Eastie Farm Receives City Grant

A few years ago a vacant city-owned parcel on Sumner Street that had sat idle for decades was finally slated for development by the Department of Neighborhood Development (DND).

DND officials met with neighbors through a series of community meetings to get a sense of what the community wanted to see at the site.

Weary of another residential development in Jeffries Point, Eastie resident Kannan Thiruvengadam came forward with friends and neighbors and suggested an ‘urban farm’ for the vacant lot.

After a bit of negotiations with the city Eastie Farms was established in 2015.

Since then Eastie Farms has worked to improve food access and community resilience by developing interactive urban agricultural spaces where residents of all ages and backgrounds learn to grow healthy, locally grown and culturally relevant foods.

Through a grassroots community effort residents were able to transform the city-owned lot on into a thriving urban oasis that uses organic growing methods as well as resiliency strategies to grow fresh produce in the neighborhood.

Last week, Mayor Martin Walsh announced $100,000 in competitive grant funding from the City of Boston’s Grassroots Program to Eastie Farm.

The new City of Boston’s Grassroots funding will enable Eastie Farm to upgrade their space in Jeffries Point with a new water connection, create a retaining wall, build a tool shed, produce an ADA-compliant ramp, provide stormwater management equipment, build raised garden beds, and update the landscaping and irrigation.

These improvements will beautify the garden, and allow it to be more accessible and engaging to residents, and will support Walsh’s urban agriculture agenda, which is designed to increase the availability of fresh fruits and vegetables in neighborhoods across Boston.

“The Grassroots program supports gardening opportunities in all of Boston’s neighborhoods. Green spaces benefit both gardening enthusiasts and neighbors alike by serving as a gathering place and providing opportunities for healthy fresh food right in our backyards,” said Walsh. “We are pleased to support the success of the Eastie Farm, and I want to thank the residents of East Boston for their work in turning this once vacant lot into an urban oasis.”  

When he helped establish Eastie Farms, Thiruvengadam said the statement the community was trying to make is that vacant city-owned land does not have to be a building but it can be greenspace, it can be open space for all to enjoy.

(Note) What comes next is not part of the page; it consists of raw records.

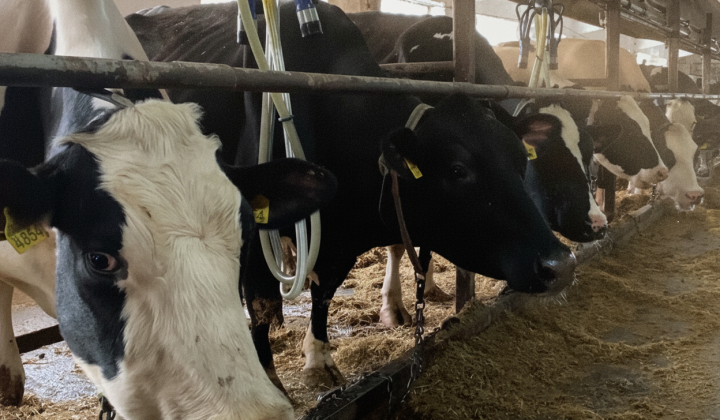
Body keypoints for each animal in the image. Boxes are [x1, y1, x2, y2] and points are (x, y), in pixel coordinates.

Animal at [127, 1, 578, 392]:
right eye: (458, 170)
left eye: (521, 161)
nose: (561, 265)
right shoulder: (257, 230)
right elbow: (262, 306)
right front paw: (272, 382)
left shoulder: (340, 240)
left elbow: (324, 294)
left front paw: (319, 359)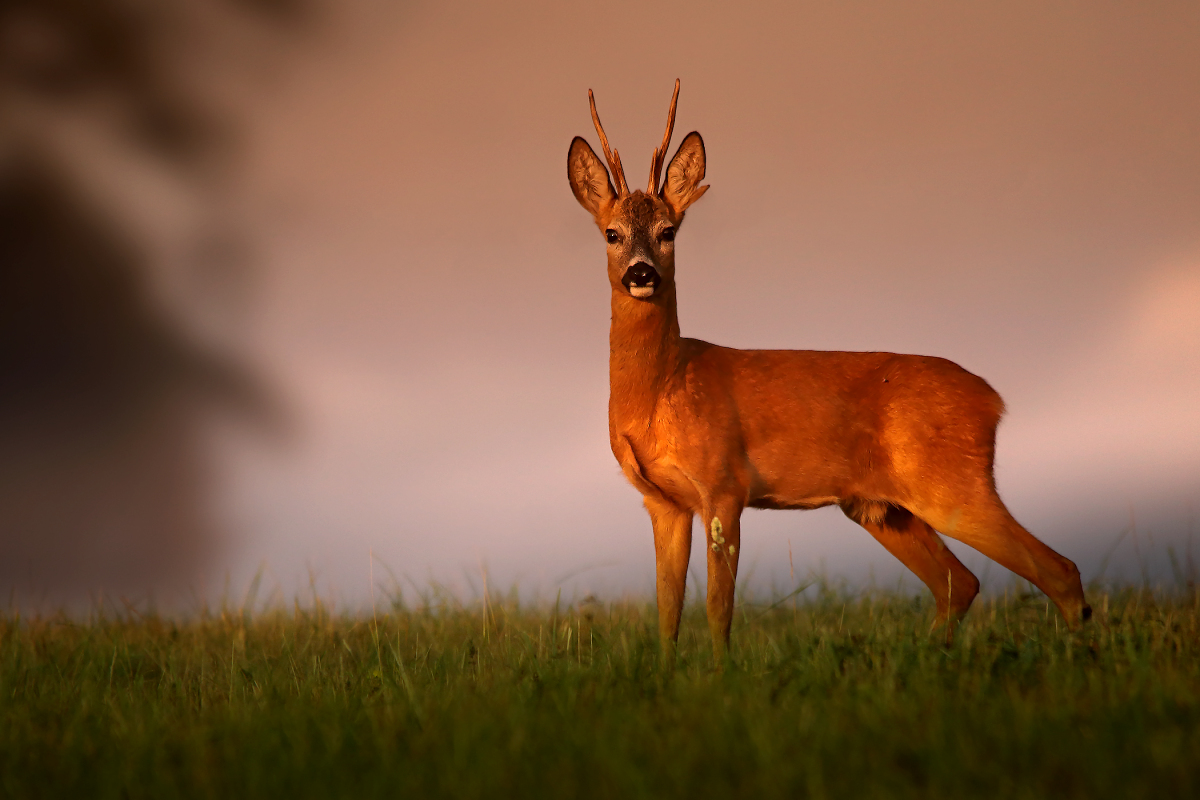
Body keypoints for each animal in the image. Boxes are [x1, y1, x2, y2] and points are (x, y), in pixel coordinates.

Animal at [566, 77, 1094, 662]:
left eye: (668, 232)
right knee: (961, 581)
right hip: (880, 508)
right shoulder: (663, 502)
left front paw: (720, 673)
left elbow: (719, 610)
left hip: (952, 486)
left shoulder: (724, 485)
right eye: (611, 233)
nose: (641, 274)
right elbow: (667, 614)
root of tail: (993, 399)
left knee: (1059, 569)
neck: (664, 388)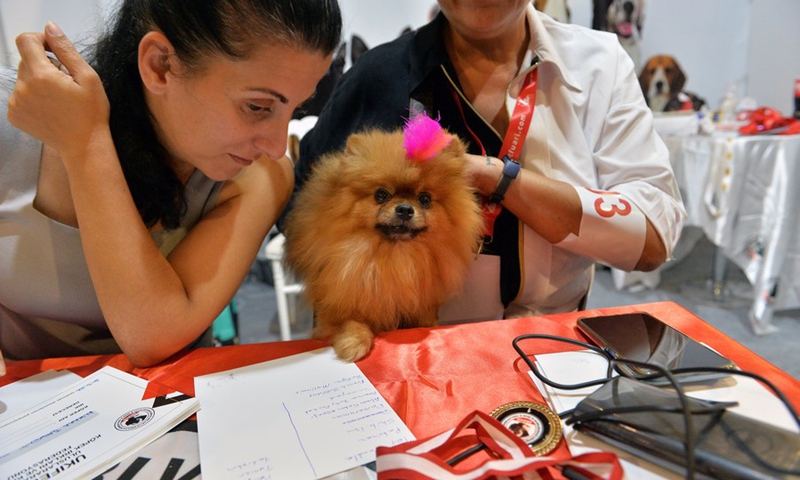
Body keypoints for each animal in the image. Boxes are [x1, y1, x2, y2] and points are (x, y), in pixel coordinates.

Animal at [286, 115, 482, 360]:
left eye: (425, 199)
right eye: (381, 195)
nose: (405, 209)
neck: (396, 257)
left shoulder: (422, 304)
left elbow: (426, 321)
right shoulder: (338, 302)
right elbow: (350, 322)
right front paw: (353, 342)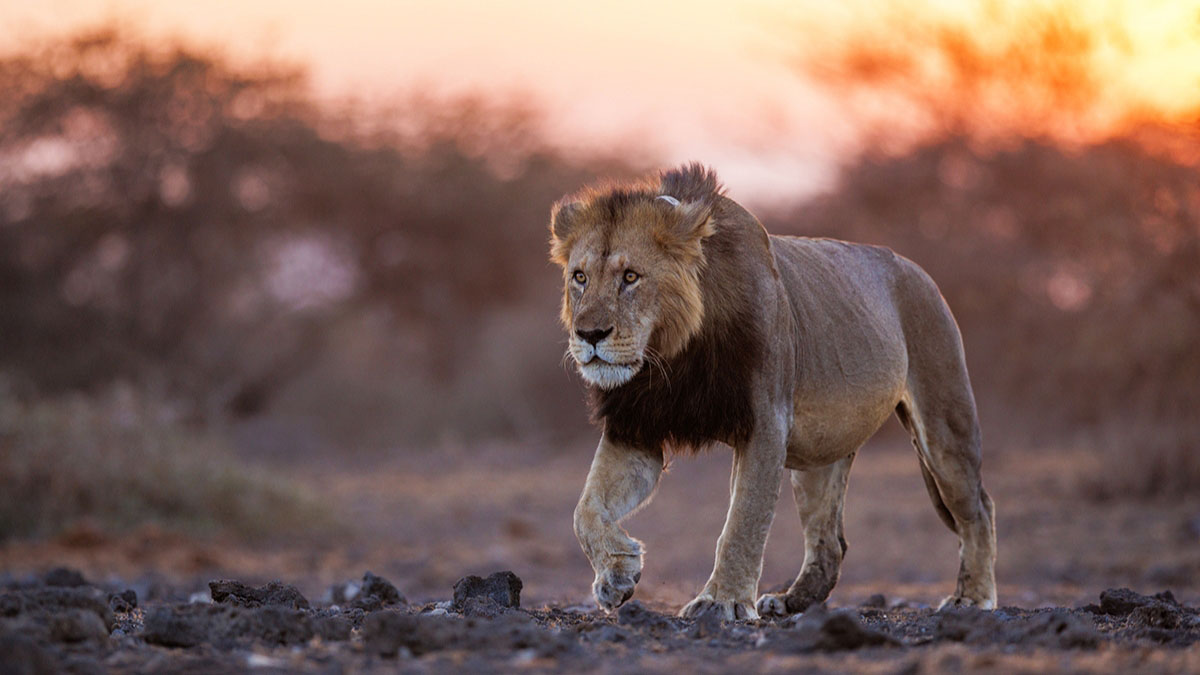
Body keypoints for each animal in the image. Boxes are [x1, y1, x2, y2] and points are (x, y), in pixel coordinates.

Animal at [549, 162, 998, 614]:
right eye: (580, 277)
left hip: (944, 426)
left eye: (631, 276)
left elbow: (743, 521)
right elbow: (585, 509)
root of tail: (921, 272)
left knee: (978, 510)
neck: (673, 358)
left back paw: (972, 598)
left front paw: (722, 601)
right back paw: (792, 600)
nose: (589, 334)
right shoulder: (637, 426)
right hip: (818, 455)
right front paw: (616, 575)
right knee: (830, 540)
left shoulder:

Before last week’s grant announcement Thiruvengadam said Eastie Farm and its volunteers had to be creative in order to get water onto the site.

One such plan was helping the neighbors on either side of Eastie Farm on Sumner Street. Thiruvengadam explained how these neighbors were experiencing problems with storm water during heavy rains, a phenomenon that will increase as the climate warms. Thiruvengadam and Eastie Farm volunteers redirected both abutting properties’ downspouts onto the Eastie Farms’s property in order to gather rainwater. The rain water was collected in large barrels and then used to water the plants and veggies growing at Eastie Farms.

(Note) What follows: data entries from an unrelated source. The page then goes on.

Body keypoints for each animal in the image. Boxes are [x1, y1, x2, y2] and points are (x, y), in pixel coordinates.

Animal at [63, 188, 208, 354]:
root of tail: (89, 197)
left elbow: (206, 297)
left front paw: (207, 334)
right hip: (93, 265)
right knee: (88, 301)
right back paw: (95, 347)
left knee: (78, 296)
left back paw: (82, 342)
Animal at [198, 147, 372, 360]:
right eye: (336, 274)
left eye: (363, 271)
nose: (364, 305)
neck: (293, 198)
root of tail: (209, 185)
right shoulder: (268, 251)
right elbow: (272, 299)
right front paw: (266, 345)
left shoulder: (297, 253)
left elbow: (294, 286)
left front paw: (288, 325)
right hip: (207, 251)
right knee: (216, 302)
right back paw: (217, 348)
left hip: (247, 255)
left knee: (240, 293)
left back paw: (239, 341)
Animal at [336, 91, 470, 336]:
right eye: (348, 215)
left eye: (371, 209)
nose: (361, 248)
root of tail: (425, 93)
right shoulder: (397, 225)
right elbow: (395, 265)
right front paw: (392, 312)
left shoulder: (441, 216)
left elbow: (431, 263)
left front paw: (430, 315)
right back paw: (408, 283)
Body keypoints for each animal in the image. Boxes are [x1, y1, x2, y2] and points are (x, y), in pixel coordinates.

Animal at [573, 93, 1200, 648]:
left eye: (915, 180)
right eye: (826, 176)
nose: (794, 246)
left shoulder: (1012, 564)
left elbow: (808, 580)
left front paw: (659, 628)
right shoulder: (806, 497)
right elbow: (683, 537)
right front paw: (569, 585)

“The lot did not have city water so we had to improvise,” said Thiruvengadam. “The neighbors were suffering chronic water damage to their foundations from storm water and when there was too much rain they were having flooding because the water had no place to go. We turned that recaptured rainwater into something good and were able to grow vegetables. I like to call this ‘From Extreme Flood to Extreme Food’. We are going to have to deal with extreme precipitation in the future and one way to deal with that is to turn it into something good.”

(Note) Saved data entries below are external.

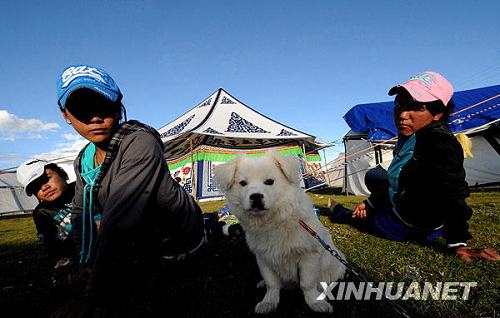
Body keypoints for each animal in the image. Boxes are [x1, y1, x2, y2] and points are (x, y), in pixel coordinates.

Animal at [215, 151, 348, 314]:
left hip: (338, 263)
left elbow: (307, 283)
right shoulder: (263, 258)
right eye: (243, 183)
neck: (273, 221)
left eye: (269, 182)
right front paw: (268, 302)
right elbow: (272, 284)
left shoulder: (309, 256)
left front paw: (315, 303)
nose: (256, 196)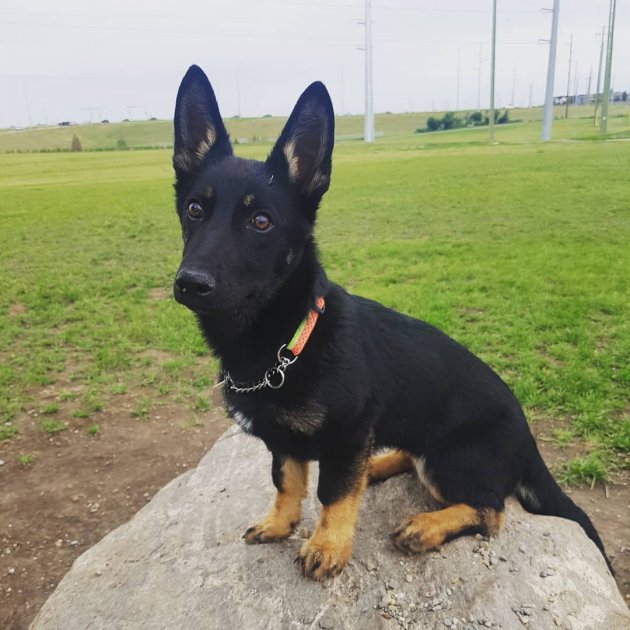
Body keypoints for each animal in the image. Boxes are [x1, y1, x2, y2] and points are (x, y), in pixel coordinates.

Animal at [173, 65, 612, 584]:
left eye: (261, 221)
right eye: (195, 210)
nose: (189, 283)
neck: (287, 338)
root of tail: (529, 441)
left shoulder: (347, 434)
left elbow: (333, 494)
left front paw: (328, 546)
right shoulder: (286, 442)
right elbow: (286, 482)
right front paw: (279, 524)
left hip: (449, 461)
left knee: (491, 512)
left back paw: (426, 525)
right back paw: (378, 467)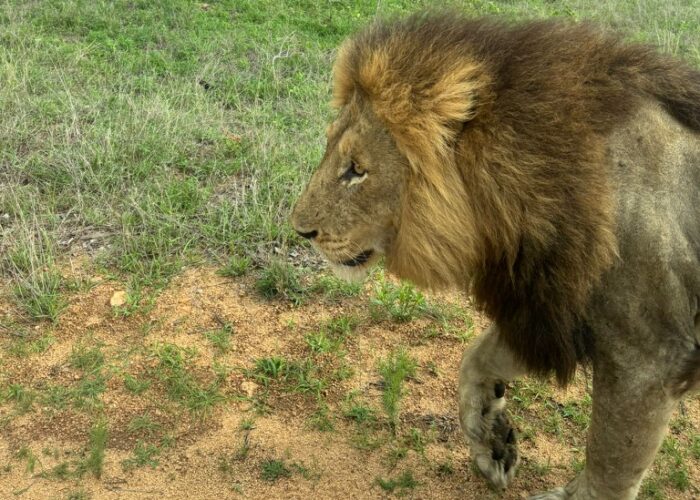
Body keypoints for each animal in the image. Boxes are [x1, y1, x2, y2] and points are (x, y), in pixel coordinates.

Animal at [291, 14, 700, 499]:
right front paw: (492, 438)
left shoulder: (647, 357)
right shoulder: (546, 308)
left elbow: (611, 463)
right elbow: (475, 358)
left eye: (357, 169)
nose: (300, 229)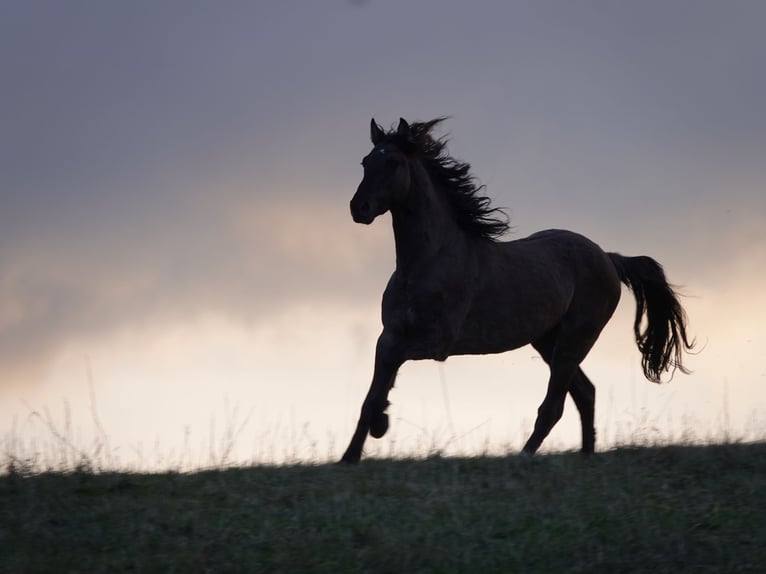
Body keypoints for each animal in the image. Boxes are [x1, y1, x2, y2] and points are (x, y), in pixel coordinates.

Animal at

Since transforming the vacant lot Eastie Farm has hosted more than 300 volunteers, donated over 1,000 pounds of fresh produce, herbs, and fruits to food security organizations in Eastie, and given more than 400 seedlings of food-bearing plants as well as gardening supplies to community members engaged in gardening. In 2016, they won the City of Boston Greenovate Award for Community Engagement.

 “We at Eastie Farm believe social resiliency can be achieved by people connecting with nature and each other. What better way to do this than by growing flowers and food in spaces that are walkable from home and open to all? Hundreds of East Boston residents of all walks of life have found the green open spaces we created for them welcoming, entertaining, and educational,” said Thiruvengadam. “Both neighborhood youths and school students have found great joy in engaging physically with the space in many ways, from putting seeds in the soil to chasing butterflies. And food-insecure East Boston residents have enjoyed what is otherwise too expensive (fresh, organic, local produce) via the East Boston Community Soup Kitchen and Crossroads Family Shelter, if not by harvesting produce directly at the farm. We thank Mayor Walsh and City of Boston in joining hands with us in the empowerment of our community.”

Shani Fletcher, who runs the Grassroots Program at DND, said the city was excited to be investing in this vibrant community effort to increase food access and beautify the neighborhood.

“Eastie Farm really exemplifies the best of community engagement in their work to revitalize this vacant lot, and we are excited to see what they are able to do with the addition of Grassroots funding,” she said.